EXCERPT ->

= Beginning of Section =

# Resurrecting dead links



## kquiggle (Aug 28, 2012)

In case you didn't know:

Ever find an interesting link here or elsewhere, only to find when you click on it that the page/site no longer exists? Don't give up hope, there are a number of ways to view web pages that have gone missing:

1. Google cache

Google stores cache copies of many web pages, You can access these pages by prefacing the link with http://webcache.googleusercontent.com/search?q=cache:

for example, to view the cache copy of 

http://example.com/

use

http://webcache.googleusercontent.com/search?q=cache:http://example.com/​2. Internet Archive: Wayback Machine

The Wayback Machine store multiple snapshots of web pages from 1996 to a few month ago. 

A quick and easy way to use these capabilities is to install the CacheIt! extension for the Firefox web browser (there may be similar extensions for other browsers, but I have not researched this).


There are other options available, but I have found the two above most useful.


----------



## vcutajar (Aug 28, 2012)

I like it.  There are so many new things to learn.

Vince


----------



## Lockstocknbarrel (Feb 11, 2013)

Hi Kquiggle
Thanks for the links, I enjoy this stuff.
Regards Beagles


----------



## GWRdriver (Feb 11, 2013)

This could be very useful.  Thanks.


----------



## Omnimill (Feb 12, 2013)

Very handy. Now if you can only get deleted photo's back ...


----------

= End of Section =

PROVIDED DATA ->

= Beginning of Section =

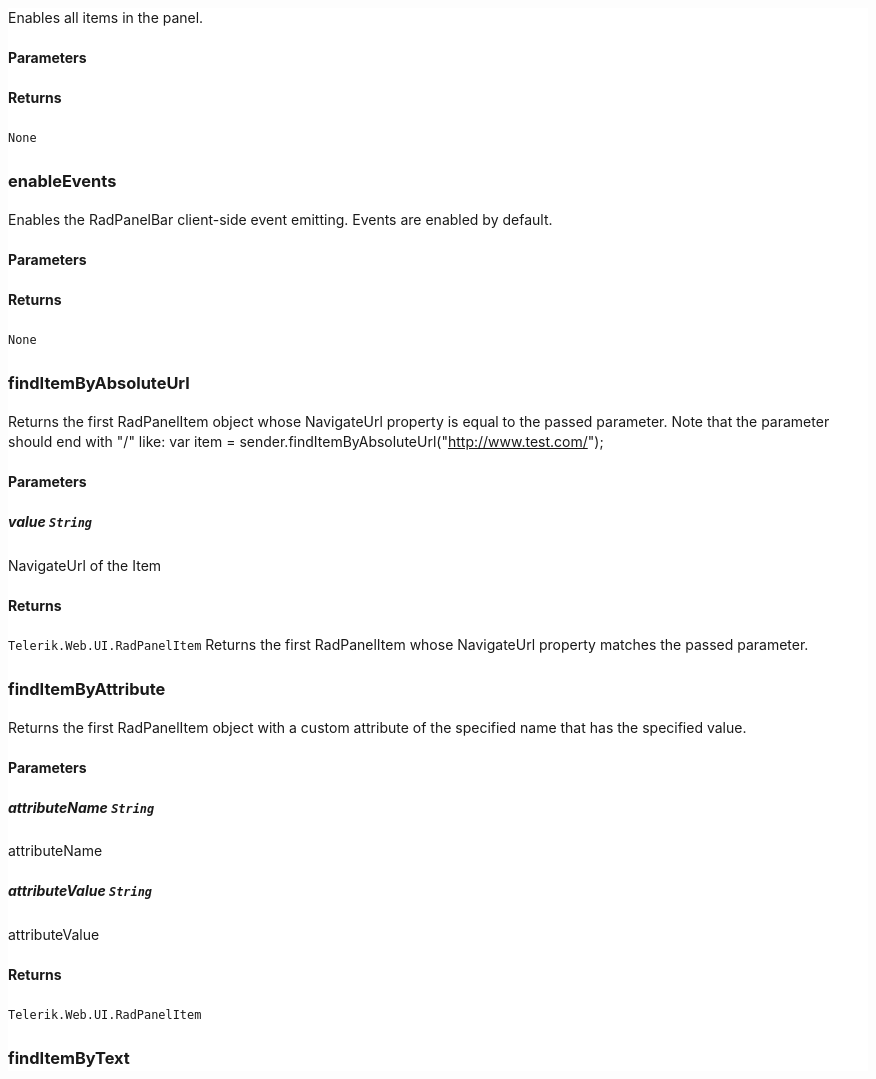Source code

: Enables all items in the panel.

#### Parameters

#### Returns

`None` 

### enableEvents

Enables the RadPanelBar client-side event emitting. Events are enabled by default.

#### Parameters

#### Returns

`None` 

### findItemByAbsoluteUrl

Returns the first RadPanelItem object whose NavigateUrl property is equal to the passed parameter. Note that the parameter should end with "/" like: var item = sender.findItemByAbsoluteUrl("http://www.test.com/");

#### Parameters

##### value `String`

NavigateUrl of the Item

#### Returns

`Telerik.Web.UI.RadPanelItem`  Returns the first RadPanelItem whose NavigateUrl property matches the passed parameter. 

### findItemByAttribute

Returns the first RadPanelItem object with a custom attribute of the specified name that has the specified value.

#### Parameters

##### attributeName `String`

attributeName

##### attributeValue `String`

attributeValue

#### Returns

`Telerik.Web.UI.RadPanelItem` 

### findItemByText
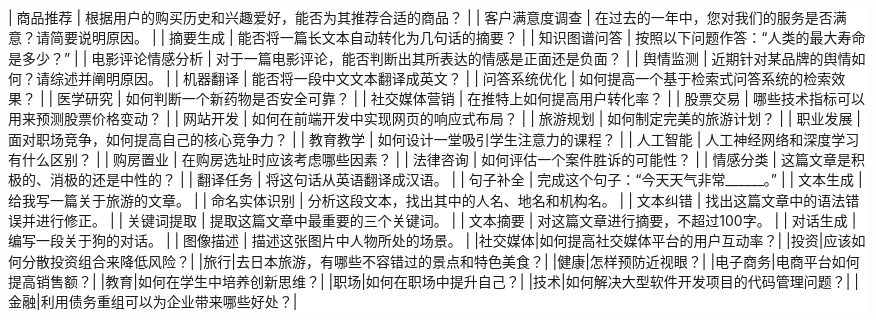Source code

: | 商品推荐 | 根据用户的购买历史和兴趣爱好，能否为其推荐合适的商品？ |
| 客户满意度调查 | 在过去的一年中，您对我们的服务是否满意？请简要说明原因。 |
| 摘要生成 | 能否将一篇长文本自动转化为几句话的摘要？ |
| 知识图谱问答 | 按照以下问题作答：“人类的最大寿命是多少？” |
| 电影评论情感分析 | 对于一篇电影评论，能否判断出其所表达的情感是正面还是负面？ |
| 舆情监测 | 近期针对某品牌的舆情如何？请综述并阐明原因。 |
| 机器翻译 | 能否将一段中文文本翻译成英文？ |
| 问答系统优化 | 如何提高一个基于检索式问答系统的检索效果？ |
| 医学研究 | 如何判断一个新药物是否安全可靠？ |
| 社交媒体营销 | 在推特上如何提高用户转化率？ |
| 股票交易 | 哪些技术指标可以用来预测股票价格变动？ |
| 网站开发 | 如何在前端开发中实现网页的响应式布局？ |
| 旅游规划 | 如何制定完美的旅游计划？ |
| 职业发展 | 面对职场竞争，如何提高自己的核心竞争力？ |
| 教育教学 | 如何设计一堂吸引学生注意力的课程？ |
| 人工智能 | 人工神经网络和深度学习有什么区别？ |
| 购房置业 | 在购房选址时应该考虑哪些因素？ |
| 法律咨询 | 如何评估一个案件胜诉的可能性？ |
| 情感分类 | 这篇文章是积极的、消极的还是中性的？ |
| 翻译任务 | 将这句话从英语翻译成汉语。 |
| 句子补全 | 完成这个句子：“今天天气非常______。” |
| 文本生成 | 给我写一篇关于旅游的文章。 |
| 命名实体识别 | 分析这段文本，找出其中的人名、地名和机构名。 |
| 文本纠错 | 找出这篇文章中的语法错误并进行修正。 |
| 关键词提取 | 提取这篇文章中最重要的三个关键词。 |
| 文本摘要 | 对这篇文章进行摘要，不超过100字。 |
| 对话生成 | 编写一段关于狗的对话。 |
| 图像描述 | 描述这张图片中人物所处的场景。 |
|社交媒体|如何提高社交媒体平台的用户互动率？|
|投资|应该如何分散投资组合来降低风险？|
|旅行|去日本旅游，有哪些不容错过的景点和特色美食？|
|健康|怎样预防近视眼？|
|电子商务|电商平台如何提高销售额？|
|教育|如何在学生中培养创新思维？|
|职场|如何在职场中提升自己？|
|技术|如何解决大型软件开发项目的代码管理问题？|
|金融|利用债务重组可以为企业带来哪些好处？|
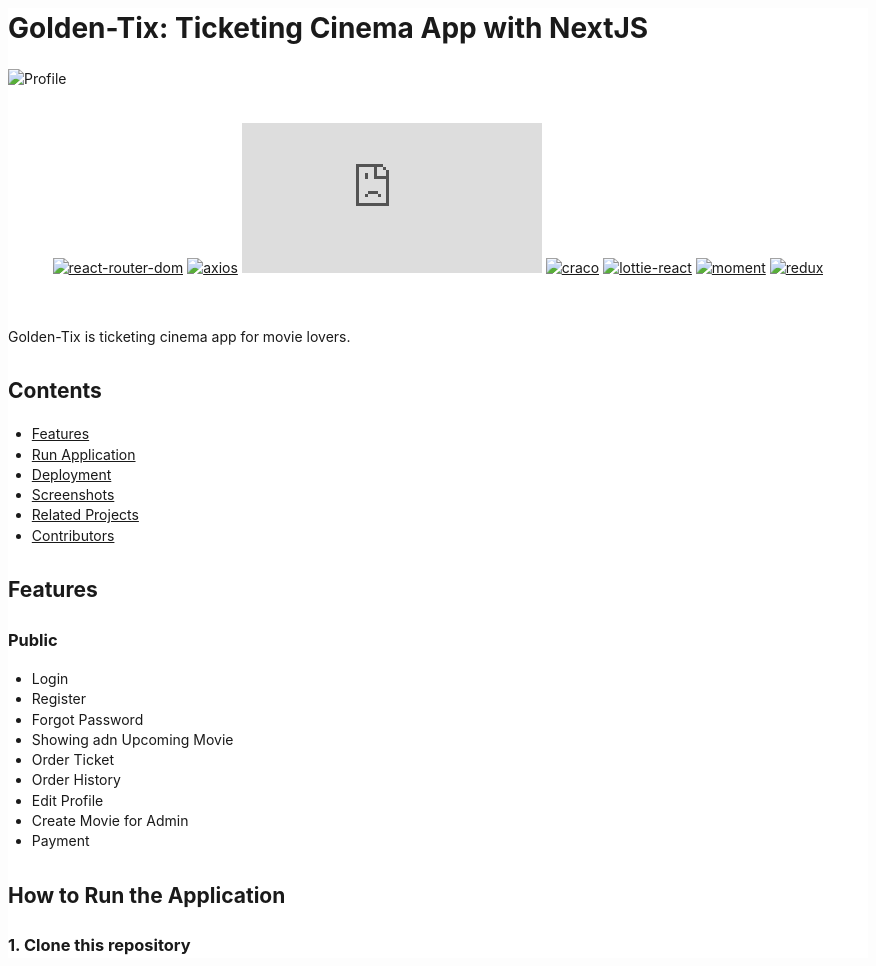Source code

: # Golden-Tix: Ticketing Cinema App with NextJS

<img width="200" align="center" src="https://raw.githubusercontent.com/zainulrofa/golden-tix-nextjs/main/assets/golden-logo.png" alt="Profile">

<div align="center">
<br>

[![react-router-dom](https://img.shields.io/npm/v/react-router-dom?label=react-router-dom)](https://www.npmjs.com/package/react-router-dom)
[![axios](https://img.shields.io/npm/v/axios?label=axios)](https://www.npmjs.com/package/axios)
[![chart.js](https://img.shields.io/npm/v/chart.js?label=chart.js)](https://www.npmjs.com/package/chart.js)
[![craco](https://img.shields.io/npm/v/craco?label=craco)](https://www.npmjs.com/package/craco)
[![lottie-react](https://img.shields.io/npm/v/lottie-react?label=lottie-react)](https://www.npmjs.com/package/lottie-react)
[![moment](https://img.shields.io/npm/v/moment?label=moment)](https://www.npmjs.com/package/moment)
[![redux](https://img.shields.io/npm/v/redux?label=redux)](https://www.npmjs.com/package/redux)

<br/>

</div>

Golden-Tix is ticketing cinema app for movie lovers.

## Contents

- [Features](#features)
- [Run Application](#how-to-run-the-application)
- [Deployment](#deployment)
- [Screenshots](#screenshots)
- [Related Projects](#related-projects)
- [Contributors](#contributors)

## Features

### Public

- Login
- Register
- Forgot Password
- Showing adn Upcoming Movie
- Order Ticket
- Order History
- Edit Profile
- Create Movie for Admin
- Payment

## How to Run the Application

### 1. Clone this repository
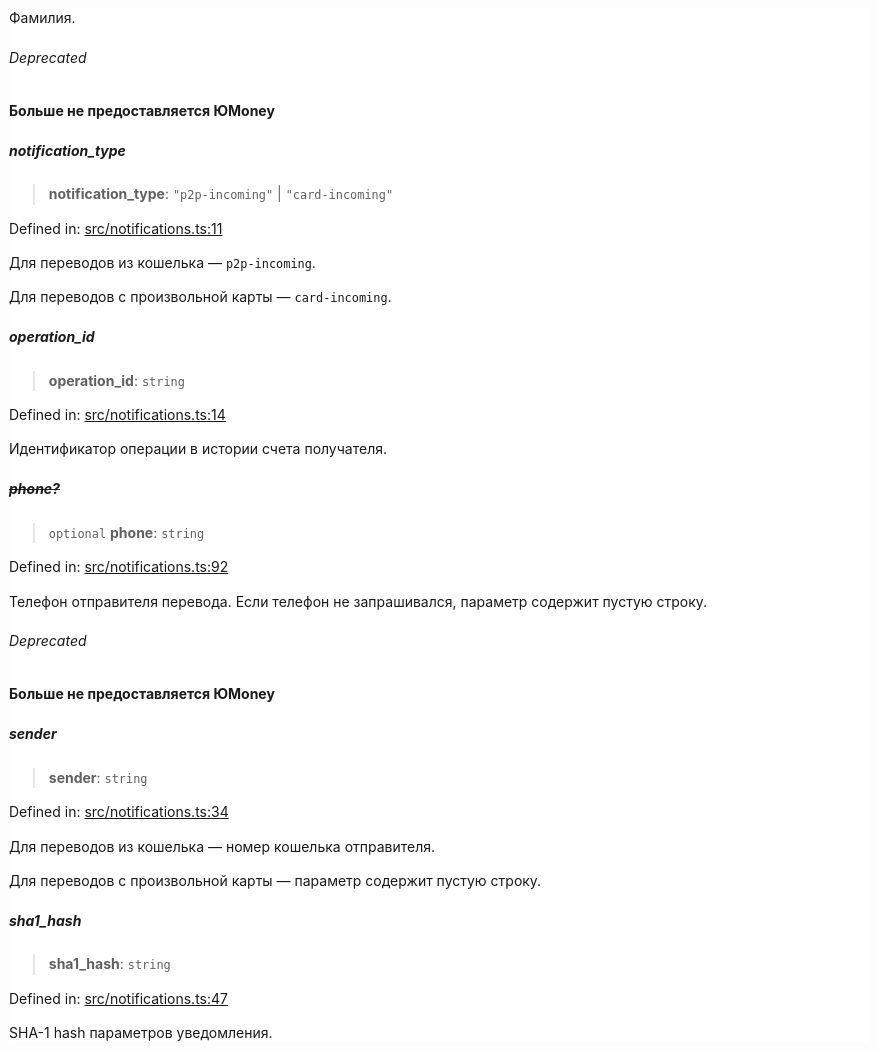 Фамилия.

###### Deprecated

**Больше не предоставляется ЮMoney**

##### notification\_type

> **notification\_type**: `"p2p-incoming"` \| `"card-incoming"`

Defined in: [src/notifications.ts:11](https://github.com/AlexXanderGrib/yoomoney-sdk/blob/2e55c01d51d7f7d38a32f3dfa278fe1803b2676d/src/notifications.ts#L11)

Для переводов из кошелька — `p2p-incoming`.

Для переводов с произвольной карты — `card-incoming`.

##### operation\_id

> **operation\_id**: `string`

Defined in: [src/notifications.ts:14](https://github.com/AlexXanderGrib/yoomoney-sdk/blob/2e55c01d51d7f7d38a32f3dfa278fe1803b2676d/src/notifications.ts#L14)

Идентификатор операции в истории счета получателя.

##### ~~phone?~~

> `optional` **phone**: `string`

Defined in: [src/notifications.ts:92](https://github.com/AlexXanderGrib/yoomoney-sdk/blob/2e55c01d51d7f7d38a32f3dfa278fe1803b2676d/src/notifications.ts#L92)

Телефон отправителя перевода. Если телефон не запрашивался,
параметр содержит пустую строку.

###### Deprecated

**Больше не предоставляется ЮMoney**

##### sender

> **sender**: `string`

Defined in: [src/notifications.ts:34](https://github.com/AlexXanderGrib/yoomoney-sdk/blob/2e55c01d51d7f7d38a32f3dfa278fe1803b2676d/src/notifications.ts#L34)

Для переводов из кошелька — номер кошелька отправителя.

Для переводов с произвольной карты — параметр содержит пустую
строку.

##### sha1\_hash

> **sha1\_hash**: `string`

Defined in: [src/notifications.ts:47](https://github.com/AlexXanderGrib/yoomoney-sdk/blob/2e55c01d51d7f7d38a32f3dfa278fe1803b2676d/src/notifications.ts#L47)

SHA-1 hash параметров уведомления.
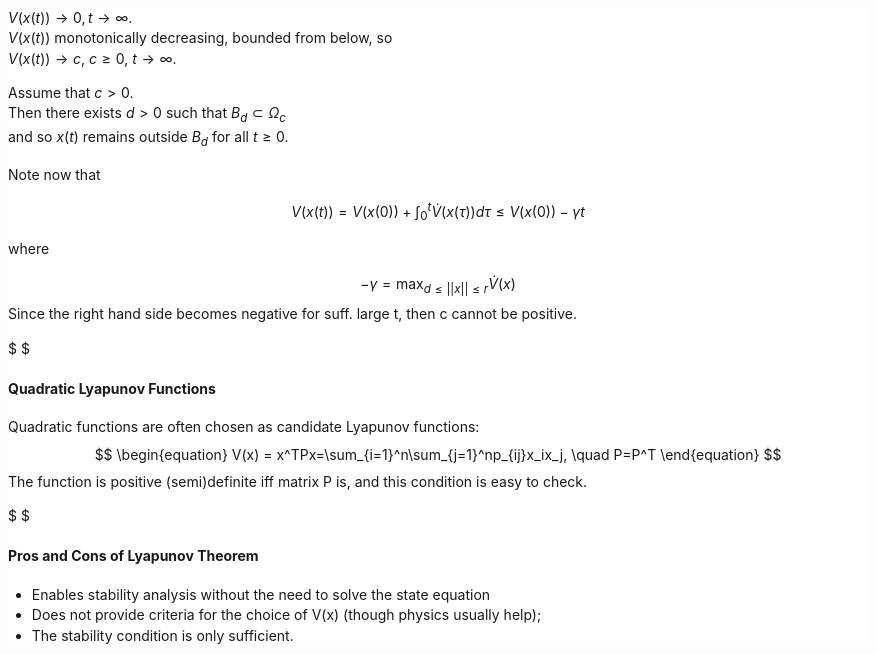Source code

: $V(x(t))\rightarrow0,t\rightarrow\infty$.\
$V(x(t))$ monotonically decreasing, bounded from below, so\
$V(x(t))\rightarrow c,\ c\geq0, \ t\rightarrow\infty$.

Assume that $c>0.$\
Then there exists $d>0$ such that $B_d\subset\Omega_c$\
and so $x(t)$ remains outside $B_d$ for all $t\geq 0.$

Note now that

$$
\begin{equation}
V(x(t))=V(x(0))+\int_0^t\dot V(x(\tau))d\tau\leq V(x(0))-\gamma t
\end{equation}
$$

where

$$
\begin{equation}
-\gamma = \max_{d\leq||x||\leq r}\dot V(x)
\end{equation}
$$
Since the right hand side becomes negative for suff. large t, then c cannot be positive.

$ $

#### **Quadratic Lyapunov Functions**

Quadratic functions are often chosen as candidate
Lyapunov functions:
$$
\begin{equation}
V(x) = x^TPx=\sum_{i=1}^n\sum_{j=1}^np_{ij}x_ix_j, \quad P=P^T
\end{equation}
$$
The function is positive (semi)definite iff matrix P is, and this condition is easy to check.

$ $

#### **Pros and Cons of Lyapunov Theorem**
* Enables stability analysis without the need to solve the
state equation
* Does not provide criteria for the choice of V(x) (though
physics usually help);
* The stability condition is only sufficient.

= End of Section =

EXERCISES ->
1. Repeat, word for word, everything in the thread on resurrecting dead links from "Google stores cache" down to "few month ago.".
2. In the thread on resurrecting dead links, why does the first poster describe only Google cache and the Wayback Machine even though other options exist? Answer in one to three sentences.
None of the work here draws on the listing.

TASK RESPONSES ->
1.
Google stores cache copies of many web pages, You can access these pages by prefacing the link with http://webcache.googleusercontent.com/search?q=cache:

for example, to view the cache copy of 

http://example.com/

use

http://webcache.googleusercontent.com/search?q=cache:http://example.com/​2. Internet Archive: Wayback Machine

The Wayback Machine store multiple snapshots of web pages from 1996 to a few month ago.

2. The poster describes only those two because they are the ones the poster has found most useful. The post acknowledges that other options are available.